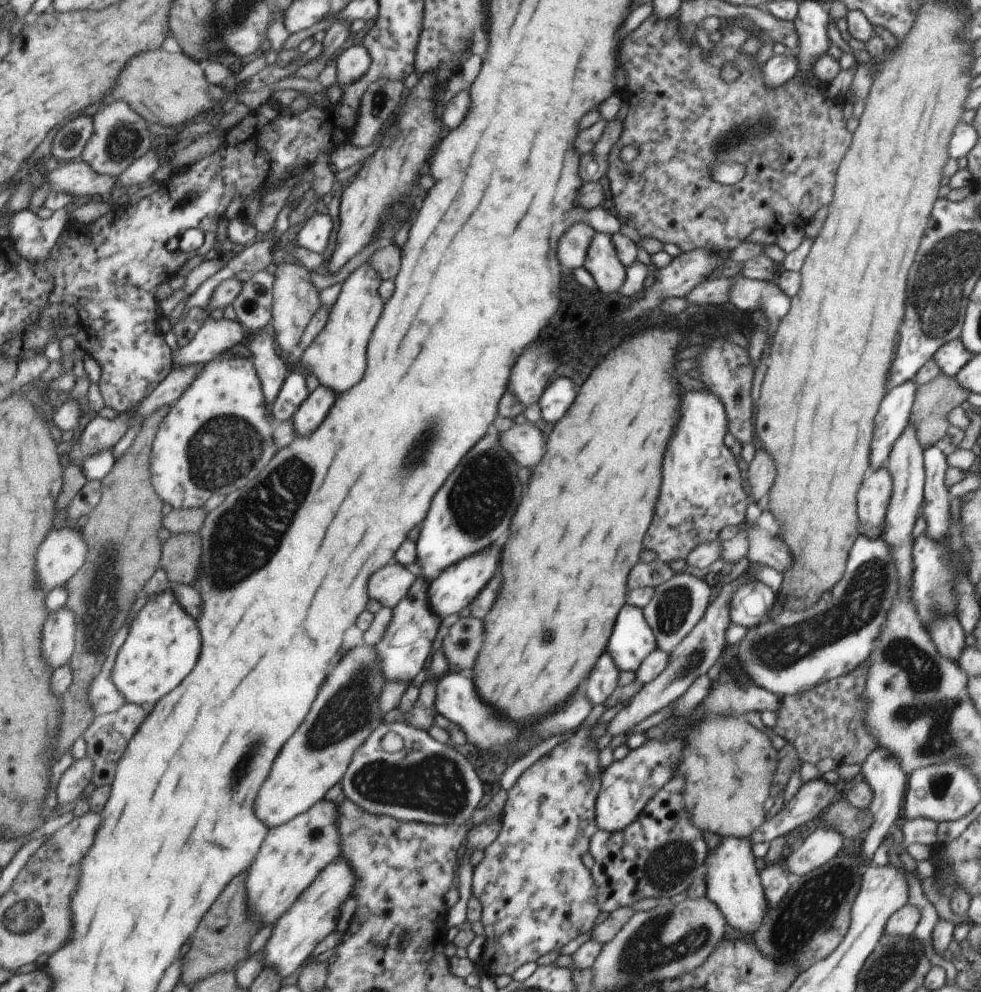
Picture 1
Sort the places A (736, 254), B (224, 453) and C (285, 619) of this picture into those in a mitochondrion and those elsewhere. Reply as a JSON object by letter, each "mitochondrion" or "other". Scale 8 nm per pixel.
{"A":"other","B":"mitochondrion","C":"other"}

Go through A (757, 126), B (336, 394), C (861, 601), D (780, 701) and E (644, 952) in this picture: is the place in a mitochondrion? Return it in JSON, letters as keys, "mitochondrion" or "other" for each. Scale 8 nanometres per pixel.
{"A":"mitochondrion","B":"other","C":"mitochondrion","D":"other","E":"mitochondrion"}

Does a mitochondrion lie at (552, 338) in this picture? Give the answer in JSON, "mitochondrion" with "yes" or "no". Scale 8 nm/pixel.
{"mitochondrion":"no"}

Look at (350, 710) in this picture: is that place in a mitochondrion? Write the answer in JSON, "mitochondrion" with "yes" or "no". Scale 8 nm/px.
{"mitochondrion":"yes"}

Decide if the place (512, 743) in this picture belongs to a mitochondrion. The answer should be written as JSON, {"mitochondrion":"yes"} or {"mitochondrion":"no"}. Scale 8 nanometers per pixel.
{"mitochondrion":"yes"}

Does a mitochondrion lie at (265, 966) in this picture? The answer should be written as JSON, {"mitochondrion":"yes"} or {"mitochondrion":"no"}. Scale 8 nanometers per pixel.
....
■ Try it ■
What you return must match the material above exactly, minus its pictures.

■ Result for this exercise ■
Picture 1
Sort the places A (736, 254), B (224, 453) and C (285, 619) of this picture into those in a mitochondrion and those elsewhere. Reply as a JSON object by letter, each "mitochondrion" or "other". Scale 8 nm per pixel.
{"A":"other","B":"mitochondrion","C":"other"}

Go through A (757, 126), B (336, 394), C (861, 601), D (780, 701) and E (644, 952) in this picture: is the place in a mitochondrion? Return it in JSON, letters as keys, "mitochondrion" or "other" for each. Scale 8 nanometres per pixel.
{"A":"mitochondrion","B":"other","C":"mitochondrion","D":"other","E":"mitochondrion"}

Does a mitochondrion lie at (552, 338) in this picture? Give the answer in JSON, "mitochondrion" with "yes" or "no". Scale 8 nm/pixel.
{"mitochondrion":"no"}

Look at (350, 710) in this picture: is that place in a mitochondrion? Write the answer in JSON, "mitochondrion" with "yes" or "no". Scale 8 nm/px.
{"mitochondrion":"yes"}

Decide if the place (512, 743) in this picture belongs to a mitochondrion. The answer should be written as JSON, {"mitochondrion":"yes"} or {"mitochondrion":"no"}. Scale 8 nanometers per pixel.
{"mitochondrion":"yes"}

Does a mitochondrion lie at (265, 966) in this picture? The answer should be written as JSON, {"mitochondrion":"yes"} or {"mitochondrion":"no"}. Scale 8 nanometers per pixel.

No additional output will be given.